Use your favourite editor and follow along the below steps

Initialize express server

const express = require('express');
const app = express();
const port = 8765;

Initialize prom-client
```
const client = require('prom-client');
```
Declare a prefix. This can be your app name
```
const prefix = 'basic_example_'
```
Enable prom-client to expose process metrics. You can read more about these metrics here
```
const collectDefaultMetrics = client.collectDefaultMetrics;
```
Setup a registry.
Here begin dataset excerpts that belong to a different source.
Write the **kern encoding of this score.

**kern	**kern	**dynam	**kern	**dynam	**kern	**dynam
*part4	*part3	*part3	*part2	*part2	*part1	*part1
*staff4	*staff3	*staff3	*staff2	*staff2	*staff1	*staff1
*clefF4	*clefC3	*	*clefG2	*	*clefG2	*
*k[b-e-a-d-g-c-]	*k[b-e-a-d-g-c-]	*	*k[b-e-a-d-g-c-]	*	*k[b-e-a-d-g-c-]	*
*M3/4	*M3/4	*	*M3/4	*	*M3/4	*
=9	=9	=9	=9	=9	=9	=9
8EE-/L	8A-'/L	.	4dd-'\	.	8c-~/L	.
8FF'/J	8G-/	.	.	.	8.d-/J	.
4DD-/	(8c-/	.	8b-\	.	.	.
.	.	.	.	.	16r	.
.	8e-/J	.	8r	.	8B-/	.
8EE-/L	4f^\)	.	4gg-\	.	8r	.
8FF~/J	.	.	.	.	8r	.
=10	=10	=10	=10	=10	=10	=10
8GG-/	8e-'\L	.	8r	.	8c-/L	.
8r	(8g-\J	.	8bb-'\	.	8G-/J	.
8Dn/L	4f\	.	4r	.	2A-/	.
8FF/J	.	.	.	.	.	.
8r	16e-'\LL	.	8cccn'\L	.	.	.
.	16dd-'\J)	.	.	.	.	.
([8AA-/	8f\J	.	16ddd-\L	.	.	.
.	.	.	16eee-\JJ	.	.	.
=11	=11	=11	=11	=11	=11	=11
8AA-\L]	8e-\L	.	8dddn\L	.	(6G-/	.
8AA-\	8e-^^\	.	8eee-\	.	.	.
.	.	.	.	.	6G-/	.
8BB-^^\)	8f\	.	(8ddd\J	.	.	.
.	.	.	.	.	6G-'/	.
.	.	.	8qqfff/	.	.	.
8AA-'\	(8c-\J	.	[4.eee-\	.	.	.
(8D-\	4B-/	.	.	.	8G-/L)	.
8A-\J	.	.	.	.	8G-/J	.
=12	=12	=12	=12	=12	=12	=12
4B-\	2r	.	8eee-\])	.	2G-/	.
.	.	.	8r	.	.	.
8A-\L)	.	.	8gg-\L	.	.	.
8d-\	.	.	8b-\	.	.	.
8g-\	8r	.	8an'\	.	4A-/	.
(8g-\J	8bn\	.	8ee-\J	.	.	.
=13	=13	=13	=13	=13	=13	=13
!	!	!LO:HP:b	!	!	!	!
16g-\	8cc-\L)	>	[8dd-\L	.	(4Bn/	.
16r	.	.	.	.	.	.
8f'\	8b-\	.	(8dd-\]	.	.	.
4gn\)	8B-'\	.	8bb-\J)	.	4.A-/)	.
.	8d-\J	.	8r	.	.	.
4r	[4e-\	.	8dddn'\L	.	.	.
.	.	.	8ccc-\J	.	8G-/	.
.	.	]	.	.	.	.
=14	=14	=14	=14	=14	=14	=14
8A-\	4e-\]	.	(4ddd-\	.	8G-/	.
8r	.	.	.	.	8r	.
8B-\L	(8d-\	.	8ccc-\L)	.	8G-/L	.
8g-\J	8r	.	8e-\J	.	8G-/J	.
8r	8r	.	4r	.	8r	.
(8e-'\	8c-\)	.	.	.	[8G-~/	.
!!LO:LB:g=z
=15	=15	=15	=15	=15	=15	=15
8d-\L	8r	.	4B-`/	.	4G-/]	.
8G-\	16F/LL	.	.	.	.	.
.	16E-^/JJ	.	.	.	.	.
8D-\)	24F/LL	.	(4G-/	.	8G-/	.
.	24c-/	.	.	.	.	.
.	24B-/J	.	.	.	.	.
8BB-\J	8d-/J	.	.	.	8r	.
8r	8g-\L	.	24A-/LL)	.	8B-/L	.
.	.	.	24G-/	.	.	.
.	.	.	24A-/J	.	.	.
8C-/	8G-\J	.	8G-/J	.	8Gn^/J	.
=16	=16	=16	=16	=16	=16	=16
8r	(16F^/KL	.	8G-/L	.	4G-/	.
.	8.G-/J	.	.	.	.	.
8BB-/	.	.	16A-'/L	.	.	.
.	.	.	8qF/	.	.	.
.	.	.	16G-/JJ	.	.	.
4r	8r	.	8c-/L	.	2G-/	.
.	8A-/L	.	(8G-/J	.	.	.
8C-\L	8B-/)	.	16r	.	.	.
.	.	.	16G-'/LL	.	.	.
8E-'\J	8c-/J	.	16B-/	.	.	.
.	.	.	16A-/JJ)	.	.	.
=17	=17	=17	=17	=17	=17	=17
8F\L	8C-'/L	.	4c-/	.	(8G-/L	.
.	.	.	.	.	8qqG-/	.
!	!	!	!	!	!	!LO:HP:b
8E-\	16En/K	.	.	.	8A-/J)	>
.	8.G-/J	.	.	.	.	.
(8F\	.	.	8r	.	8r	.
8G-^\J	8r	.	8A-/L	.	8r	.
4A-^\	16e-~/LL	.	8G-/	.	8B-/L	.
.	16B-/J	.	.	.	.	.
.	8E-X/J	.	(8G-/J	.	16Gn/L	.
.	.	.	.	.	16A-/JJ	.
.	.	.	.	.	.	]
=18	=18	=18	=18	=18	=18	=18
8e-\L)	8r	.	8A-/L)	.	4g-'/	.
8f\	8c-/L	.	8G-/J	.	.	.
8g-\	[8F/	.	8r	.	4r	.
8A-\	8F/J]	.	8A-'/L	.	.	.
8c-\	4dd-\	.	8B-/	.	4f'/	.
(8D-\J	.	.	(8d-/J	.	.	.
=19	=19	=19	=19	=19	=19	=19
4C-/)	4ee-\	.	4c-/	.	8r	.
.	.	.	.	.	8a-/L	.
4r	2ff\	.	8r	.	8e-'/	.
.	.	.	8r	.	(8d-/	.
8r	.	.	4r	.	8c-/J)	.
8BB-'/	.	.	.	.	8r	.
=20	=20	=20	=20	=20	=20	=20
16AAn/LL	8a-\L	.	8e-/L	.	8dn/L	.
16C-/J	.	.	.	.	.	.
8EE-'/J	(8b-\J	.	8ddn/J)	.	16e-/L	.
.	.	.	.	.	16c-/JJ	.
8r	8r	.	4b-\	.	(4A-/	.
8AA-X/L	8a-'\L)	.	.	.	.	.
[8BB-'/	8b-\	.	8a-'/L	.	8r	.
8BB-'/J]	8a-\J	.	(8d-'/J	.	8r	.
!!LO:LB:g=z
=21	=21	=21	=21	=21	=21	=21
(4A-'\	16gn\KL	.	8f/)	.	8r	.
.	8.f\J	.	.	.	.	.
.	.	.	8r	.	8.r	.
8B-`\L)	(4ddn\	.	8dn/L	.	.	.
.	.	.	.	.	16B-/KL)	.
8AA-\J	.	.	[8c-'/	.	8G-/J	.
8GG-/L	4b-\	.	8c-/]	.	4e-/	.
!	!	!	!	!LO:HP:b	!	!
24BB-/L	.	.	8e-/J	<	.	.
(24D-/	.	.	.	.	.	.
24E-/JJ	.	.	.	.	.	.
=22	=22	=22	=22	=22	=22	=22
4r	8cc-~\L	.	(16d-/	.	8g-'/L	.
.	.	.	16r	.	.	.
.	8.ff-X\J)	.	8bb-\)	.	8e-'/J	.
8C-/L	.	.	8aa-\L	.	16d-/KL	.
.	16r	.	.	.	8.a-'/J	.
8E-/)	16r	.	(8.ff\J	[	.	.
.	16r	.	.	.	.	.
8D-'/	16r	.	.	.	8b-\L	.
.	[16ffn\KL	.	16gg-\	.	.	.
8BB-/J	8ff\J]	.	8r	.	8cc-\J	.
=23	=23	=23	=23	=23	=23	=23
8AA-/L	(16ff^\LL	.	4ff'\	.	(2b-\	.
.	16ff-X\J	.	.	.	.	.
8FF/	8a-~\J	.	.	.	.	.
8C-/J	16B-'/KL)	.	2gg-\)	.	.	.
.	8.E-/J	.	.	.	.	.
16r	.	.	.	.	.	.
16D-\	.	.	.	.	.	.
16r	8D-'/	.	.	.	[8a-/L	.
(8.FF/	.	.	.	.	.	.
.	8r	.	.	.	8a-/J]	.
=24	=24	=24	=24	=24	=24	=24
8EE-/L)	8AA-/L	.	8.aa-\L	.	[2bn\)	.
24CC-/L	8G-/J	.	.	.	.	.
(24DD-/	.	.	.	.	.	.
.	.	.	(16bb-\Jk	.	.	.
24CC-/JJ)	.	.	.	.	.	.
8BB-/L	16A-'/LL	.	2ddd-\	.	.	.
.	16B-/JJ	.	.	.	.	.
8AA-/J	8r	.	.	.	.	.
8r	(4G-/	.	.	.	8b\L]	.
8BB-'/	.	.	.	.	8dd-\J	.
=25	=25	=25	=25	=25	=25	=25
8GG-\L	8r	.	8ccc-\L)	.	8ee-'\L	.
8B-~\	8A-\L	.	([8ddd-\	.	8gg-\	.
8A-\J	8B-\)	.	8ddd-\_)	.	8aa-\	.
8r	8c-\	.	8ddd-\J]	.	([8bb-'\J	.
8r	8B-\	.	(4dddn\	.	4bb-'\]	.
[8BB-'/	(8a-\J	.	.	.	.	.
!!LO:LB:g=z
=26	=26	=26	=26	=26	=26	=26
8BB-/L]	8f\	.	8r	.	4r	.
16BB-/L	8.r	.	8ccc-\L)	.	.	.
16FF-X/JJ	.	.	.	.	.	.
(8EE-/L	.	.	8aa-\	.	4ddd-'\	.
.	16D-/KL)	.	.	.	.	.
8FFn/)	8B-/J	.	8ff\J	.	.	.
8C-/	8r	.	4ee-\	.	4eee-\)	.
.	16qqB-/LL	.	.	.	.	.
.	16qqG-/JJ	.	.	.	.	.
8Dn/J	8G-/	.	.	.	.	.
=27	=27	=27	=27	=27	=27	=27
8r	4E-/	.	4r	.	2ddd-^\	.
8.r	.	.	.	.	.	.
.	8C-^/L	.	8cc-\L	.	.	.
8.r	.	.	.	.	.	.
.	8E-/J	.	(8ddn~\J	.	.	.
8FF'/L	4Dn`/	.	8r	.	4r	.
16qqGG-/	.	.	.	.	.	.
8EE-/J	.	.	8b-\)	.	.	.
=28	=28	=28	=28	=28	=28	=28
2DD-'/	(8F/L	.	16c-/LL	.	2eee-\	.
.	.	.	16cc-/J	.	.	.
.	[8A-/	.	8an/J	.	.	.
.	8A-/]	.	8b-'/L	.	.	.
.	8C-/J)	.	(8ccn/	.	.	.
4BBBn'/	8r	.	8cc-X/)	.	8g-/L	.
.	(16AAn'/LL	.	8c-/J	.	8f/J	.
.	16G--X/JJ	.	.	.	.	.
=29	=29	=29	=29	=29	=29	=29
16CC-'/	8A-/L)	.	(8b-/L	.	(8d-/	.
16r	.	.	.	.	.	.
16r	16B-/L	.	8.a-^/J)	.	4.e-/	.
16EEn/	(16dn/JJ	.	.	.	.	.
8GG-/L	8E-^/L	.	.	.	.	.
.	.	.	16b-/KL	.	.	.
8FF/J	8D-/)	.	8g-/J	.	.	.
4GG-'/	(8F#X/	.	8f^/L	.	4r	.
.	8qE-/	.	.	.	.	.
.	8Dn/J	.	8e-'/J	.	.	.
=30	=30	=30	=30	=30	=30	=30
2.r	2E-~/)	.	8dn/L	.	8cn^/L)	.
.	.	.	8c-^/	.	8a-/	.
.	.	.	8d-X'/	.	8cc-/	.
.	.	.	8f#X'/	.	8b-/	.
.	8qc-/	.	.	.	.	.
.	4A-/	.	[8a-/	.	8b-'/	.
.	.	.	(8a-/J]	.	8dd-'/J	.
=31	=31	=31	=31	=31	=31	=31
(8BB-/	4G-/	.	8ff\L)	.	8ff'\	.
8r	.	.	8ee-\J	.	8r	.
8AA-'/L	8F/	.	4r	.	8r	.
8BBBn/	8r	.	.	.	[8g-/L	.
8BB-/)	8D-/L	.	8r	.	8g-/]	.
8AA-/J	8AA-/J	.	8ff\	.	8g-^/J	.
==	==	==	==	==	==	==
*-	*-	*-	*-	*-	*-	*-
This is the global registry that all metrics will be added to.
```
const Registry = client.Registry;
const register = new Registry();
```
Register the default process metrics to the registry along with the prefix
```
collectDefaultMetrics({register, prefix});
```

Declare a /metrics endpoint and it should return the metrics from the registry

app.get('/metrics', async (req, res) => {
    try {
        res.set('Content-Type', register.contentType);
        res.end(await register.metrics());
    } catch (ex) {
        res.status(500).end(ex);
    }
});

Fire up the server 🚀

app.listen(port, () => {
    console.log(`Example app listening at <http://localhost>:${port}, metrics exposed on /metrics endpoint`);
});

Explore the nodejs process metrics 🧐

$ curl <http://localhost:8765/metrics>

# HELP basic_example_process_cpu_user_seconds_total Total user CPU time spent in seconds.
# TYPE basic_example_process_cpu_user_seconds_total counter
basic_example_process_cpu_user_seconds_total 0.019112

# HELP basic_example_process_cpu_system_seconds_total Total system CPU time spent in seconds.
# TYPE basic_example_process_cpu_system_seconds_total counter
basic_example_process_cpu_system_seconds_total 0.006514

# HELP basic_example_process_cpu_seconds_total Total user and system CPU time spent in seconds.
# TYPE basic_example_process_cpu_seconds_total counter
basic_example_process_cpu_seconds_total 0.025626

# HELP basic_example_process_start_time_seconds Start time of the process since unix epoch in seconds.
# TYPE basic_example_process_start_time_seconds gauge
basic_example_process_start_time_seconds 1670403812

# HELP basic_example_process_resident_memory_bytes Resident memory size in bytes.
# TYPE basic_example_process_resident_memory_bytes gauge
basic_example_process_resident_memory_bytes 51560448

# HELP basic_example_nodejs_eventloop_lag_seconds Lag of event loop in seconds.
# TYPE basic_example_nodejs_eventloop_lag_seconds gauge
basic_example_nodejs_eventloop_lag_seconds 0

# HELP basic_example_nodejs_eventloop_lag_min_seconds The minimum recorded event loop delay.
# TYPE basic_example_nodejs_eventloop_lag_min_seconds gauge
basic_example_nodejs_eventloop_lag_min_seconds 0.00946176

# HELP basic_example_nodejs_eventloop_lag_max_seconds The maximum recorded event loop delay.
# TYPE basic_example_nodejs_eventloop_lag_max_seconds gauge
basic_example_nodejs_eventloop_lag_max_seconds 0.011362303

# HELP basic_example_nodejs_eventloop_lag_mean_seconds The mean of the recorded event loop delays.
# TYPE basic_example_nodejs_eventloop_lag_mean_seconds gauge
basic_example_nodejs_eventloop_lag_mean_seconds 0.010913208630303031

# HELP basic_example_nodejs_eventloop_lag_stddev_seconds The standard deviation of the recorded event loop delays.
# TYPE basic_example_nodejs_eventloop_lag_stddev_seconds gauge
basic_example_nodejs_eventloop_lag_stddev_seconds 0.0003142510682862047

# HELP basic_example_nodejs_eventloop_lag_p50_seconds The 50th percentile of the recorded event loop delays.
# TYPE basic_example_nodejs_eventloop_lag_p50_seconds gauge
basic_example_nodejs_eventloop_lag_p50_seconds 0.011059199

# HELP basic_example_nodejs_eventloop_lag_p90_seconds The 90th percentile of the recorded event loop delays.
# TYPE basic_example_nodejs_eventloop_lag_p90_seconds gauge
basic_example_nodejs_eventloop_lag_p90_seconds 0.011091967

This is how we can start instrumenting a nodejs application. Possibilities are endless. Depending upon how you are running this in production (VM or Containers), you can configure prometheus to scrape this endpoint and send this metric data to your Levitate Cluster.